=== Exercise instructions ===
Copy word for word the stretch from "Now this second" through "etc switched off)." in the account below of a computer that sounded different after a crash.

=== Given passage ===
━━━━━━━━━━━━━━━━━━━━━━━━━━━━━━

Now this second partition was in fact my original
hard drive partition, and I always liked the sound I got off this using WMPlayer (with all
the EQ/SRS etc switched off).
So then began the long process of trying to find
the driver that had obviously been taken down by the application crash. Anyway, after
reinstalling the chipset drivers, NIC card driver, and graphics card driver, I found using
RATTV3 that the main culprit was atapi.sys - so I booted into the other (E:) partition
and from there replaced the disk drivers in the (C:) system32 folder and in the dll cache.
I now had the DPC readings down to around 300us with a regular spike appr every 5.5
seconds of 4000 - 5000us. That is except when there was any hard disk activity whatsoever,
when the whole system went absolutely ballistic with a constant DPC reading level of
around 10,000us.
Nothing I did made any difference, until I found one of my
original installation CDs that came with the computer - which contained the manufacturer's
system software. Aha !!
So I reinstalled this software, and hey presto, the DPC
spikes vanished. The measurements were all in the green, at around 300us, but on this
partition (C:) no change in readings when playing an audio file. So far so good. I then
reinstalled the soundcard, and played an audio file with WM Player, just as a test.
Huuuuh ??? It sounded different to how it had before the crash!! All the drivers
were reading fine, DPC was fine, everything OK in Device Manager, but it sounded
different.
So just in case I was imagining things, I went back to the E: drive
and listed to the same file again using WM Player, and no I was not imagining things. It
did sound different. The drum track I was using as a reference was now much soggier (but
only in the C: drive) - mpre bass, less top. So next I went back to the DAW software and
EQ'd the file to how I remeber it sounding before the crash, and it needed about 6db at
1kHz and 12 db at 20khz rsing up from about 10kHz. Now that's a lot of EQ just to get to
the point where a drum track sounds like it did before a DAW app crash.
And
what is bothering me now is that I have no way of knowing which is the correct playback -
that from the E: drive - punchy as anything - or that from the C: drive - lots more
whooomph in the bass but quite soggy overall.

━━━━━━━━━━━━━━━━━━━━━━━━━━━━━━

=== Extracted material ===
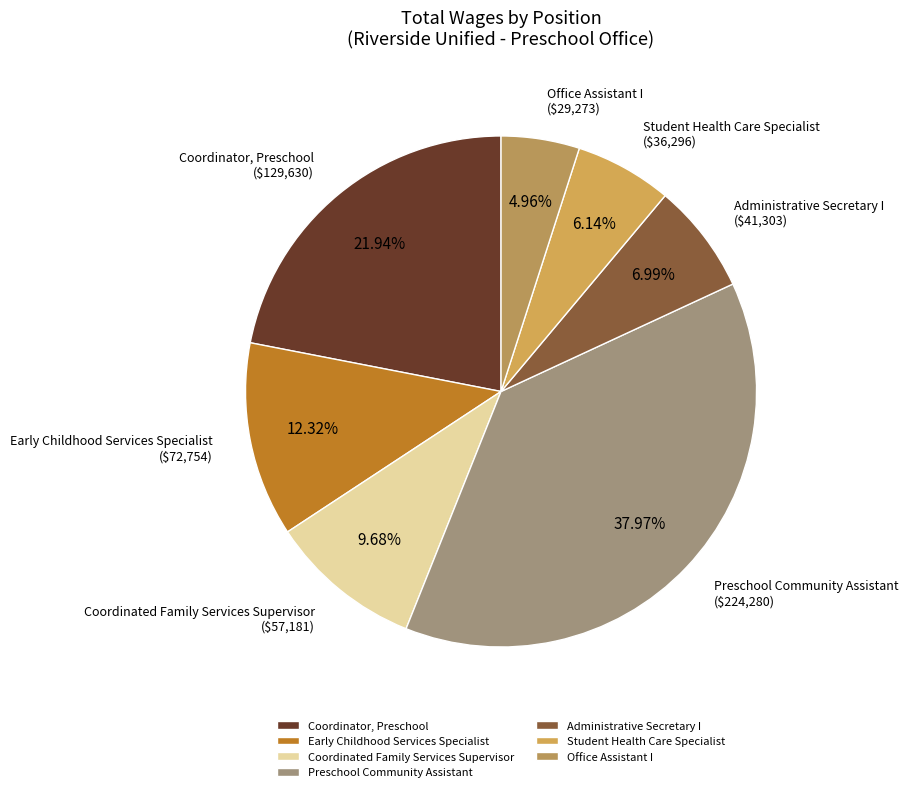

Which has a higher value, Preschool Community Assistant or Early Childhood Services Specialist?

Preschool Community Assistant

━━━━━━━━━━━━━━━━━━━━━━━━━━━━━━

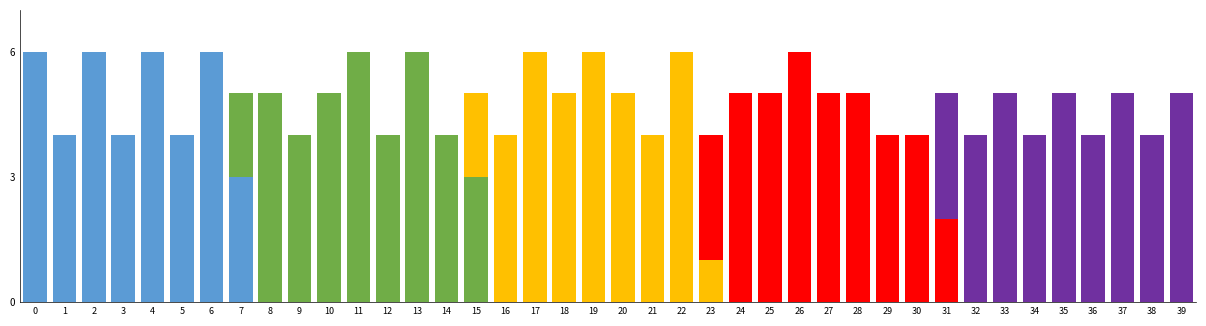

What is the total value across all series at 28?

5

━━━━━━━━━━━━━━━━━━━━━━━━━━━━━━

=== Final answer ===
Now this second partition was in fact my original
hard drive partition, and I always liked the sound I got off this using WMPlayer (with all
the EQ/SRS etc switched off).